Asked about the spinout-generating potential of Burnham and UCF, Snaith noted the pace of life-sci growth has been much faster than for typical economic development. “There have been a number of developments that I think is going to help attract additional business. It has been happening at a pretty surprising pace. Usually, they take a lot of time to build up.”
Yet Orlando has not been immune to the economic slump that has beset Florida and the rest of the nation. The unemployment rate for the Orlando-Kissimmee metropolitan statistical area has risen more than one percentage point over the past year,to 5.3 percent as of June, the most recent month available, from 3.9 percent in June 2007. The region’s labor force also grew during the past year, by 2.1 percent or 23,324 people, some of whom are likely among the 16,688 people who were without work last month.
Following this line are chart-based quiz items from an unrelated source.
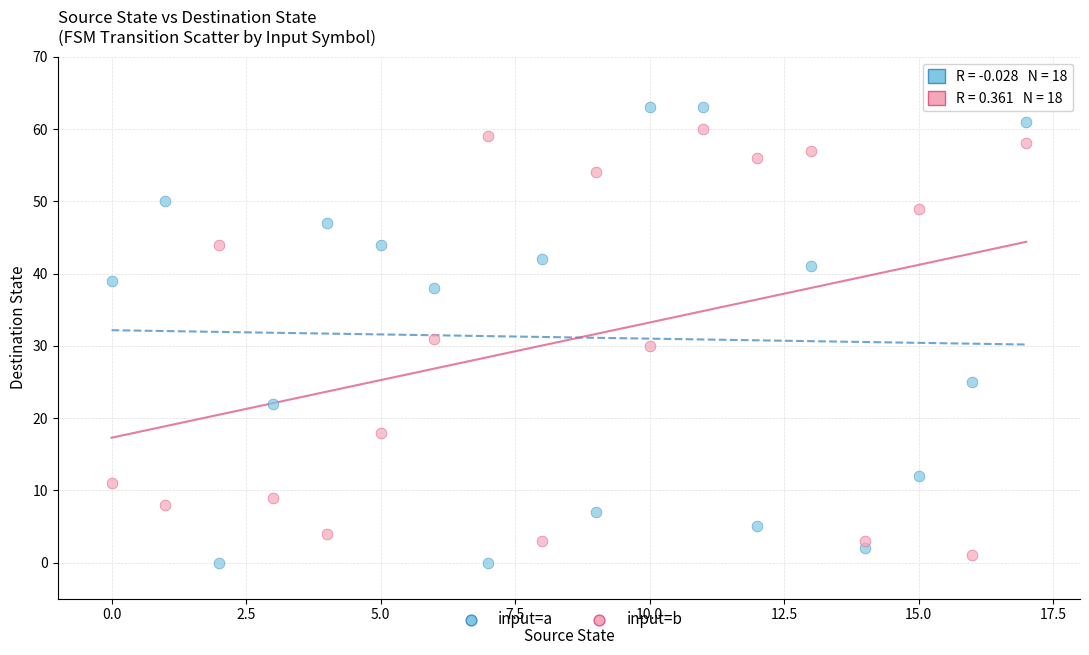

What are all the series names shown in the legend?

input=a, input=b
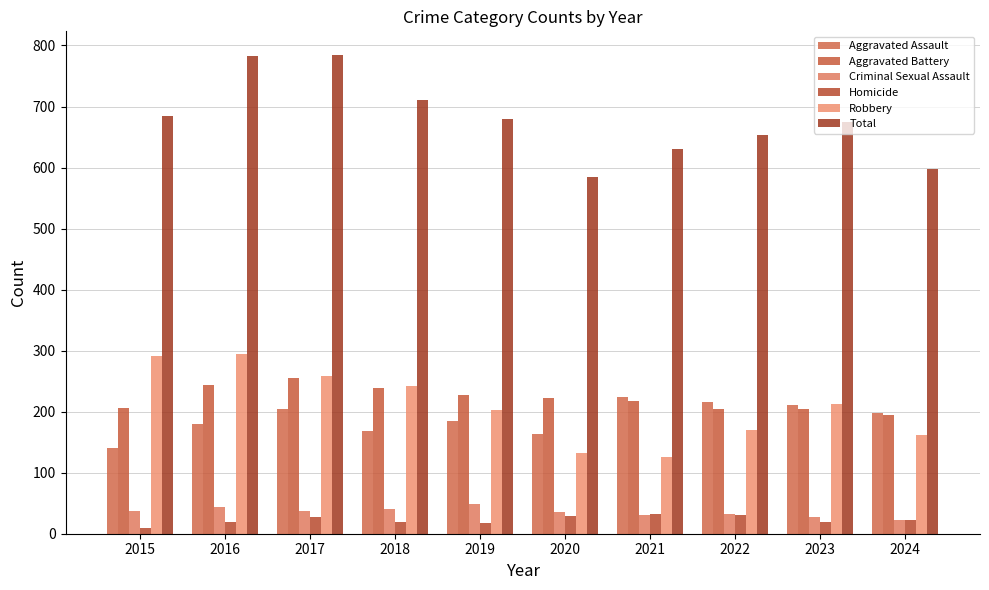

At which label does Robbery reach its minimum?

2021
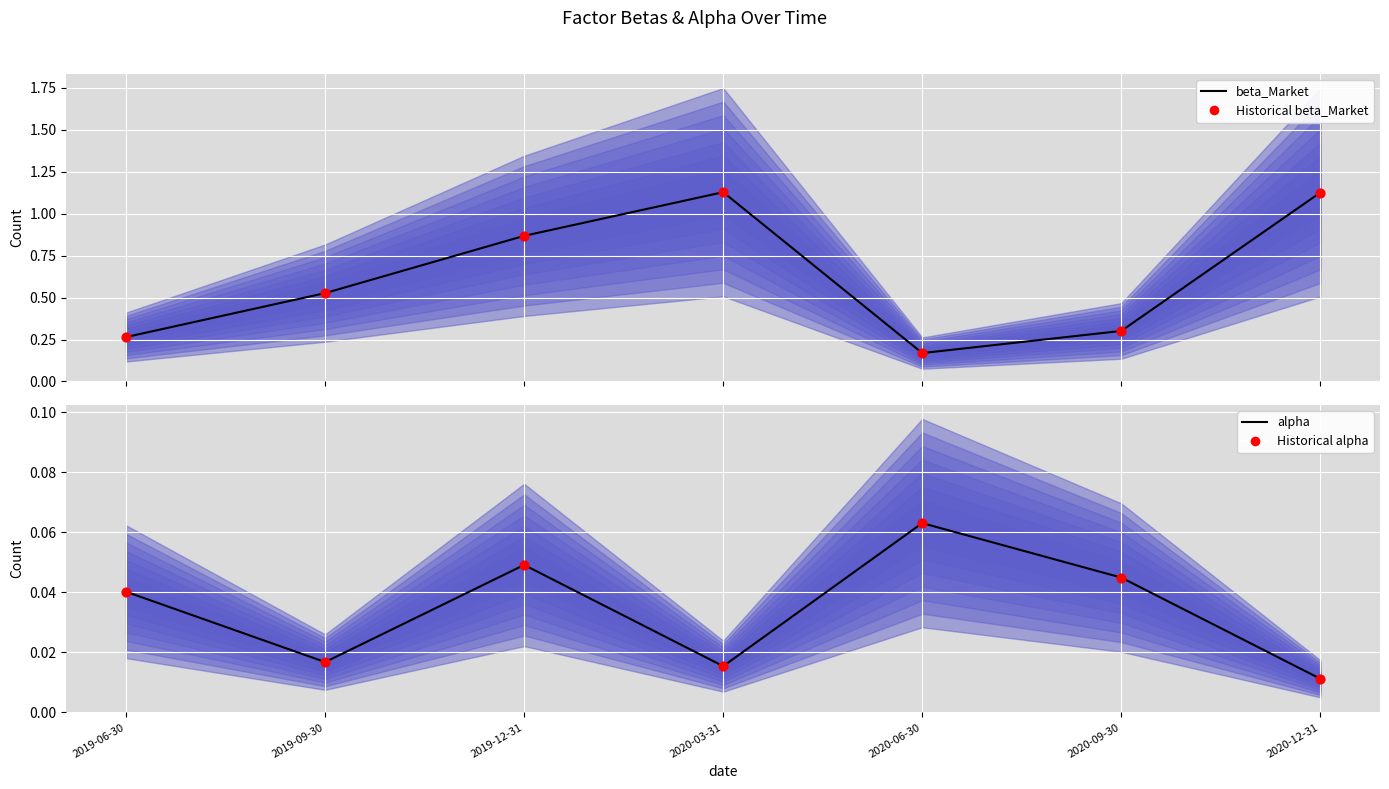

At how many categories does at least one series exceed 0?

7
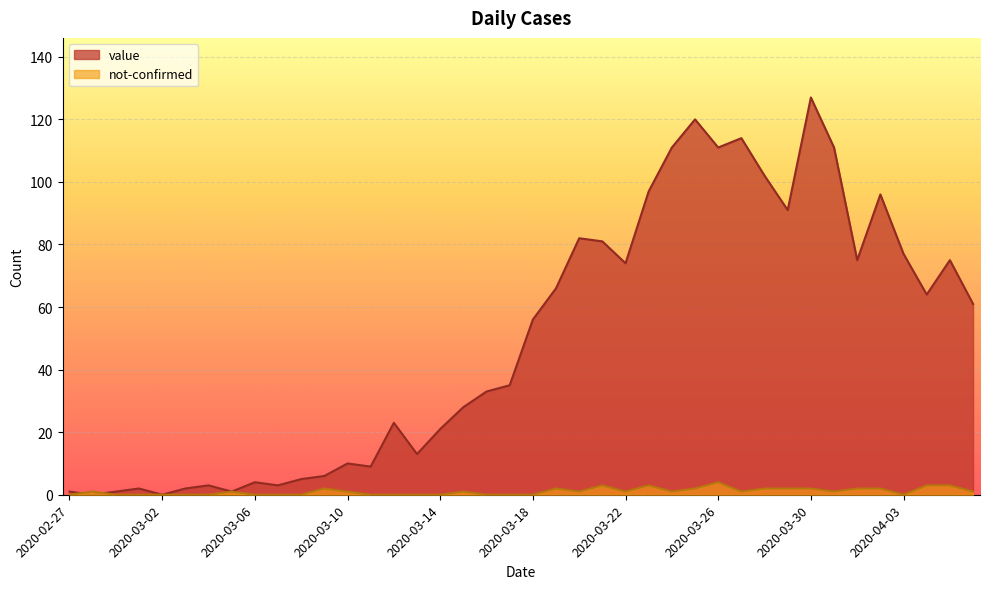

Which series has the widest spread of values?

value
The median price of an Orlando-area single-family house slid by 15 percent in the second quarter to $219,500 from $258,000 a year earlier, according to Florida Association of Realtors figures released July 24. Condo median prices also fell by 15 percent, from $156,900 to $132,900.
But the drop in housing prices also appeared to have touched off a spurt of house buying by bargain hunters. Orlando single-family home-sales activity rose 3 percent in the second quarter to 1,641 homes from 1,595 homes in Q2 ’07. Not so in the condo market, where year-to-year sales volume dipped 9 percent to 172 units from 188.
The apartment market, however, has welcomed a developer’s confidence in Orlando: McKinley Inc., a residential developer in Ann Arbor, Mich., with nearly $2 billion in assets told the Ann Arbor (Mich.) Business Journal it has begun shifting its focus to Central Florida.
Over the past 18 months, McKinley has snapped up distressed apartment buildings with a combined 2,840 units in the Interstate 4 corridor stretching from the Clearwater/Tampa area to Orlando. He said the company has acquisitions of another 345 units in the works.
The economic slump also forced Florida Gov. Charlie Crist and state lawmakers to plug a $2 billion budget shortfall before approving the state’s current $66.2 billion spending plan. Among casualties was the $250 million Innovation Incentive Fund the economic-development program that helped attract Burnham to Lake Nona and a handful of other research institutions to the rest of the state.
Eliminated this fiscal year, that fund forced state officials to draw subsidy funds from other, cheaper economic incentive programs [BRN, May 5, April 7].
“I would agree that it’s not a positive, but I think we are fortunate enough that we got some of our deals,” Fremstad said. “If I was a betting man, I’d say Orlando’s got a head start and as good a shot as any of those other markets that are attempting to build their life sciences communities.”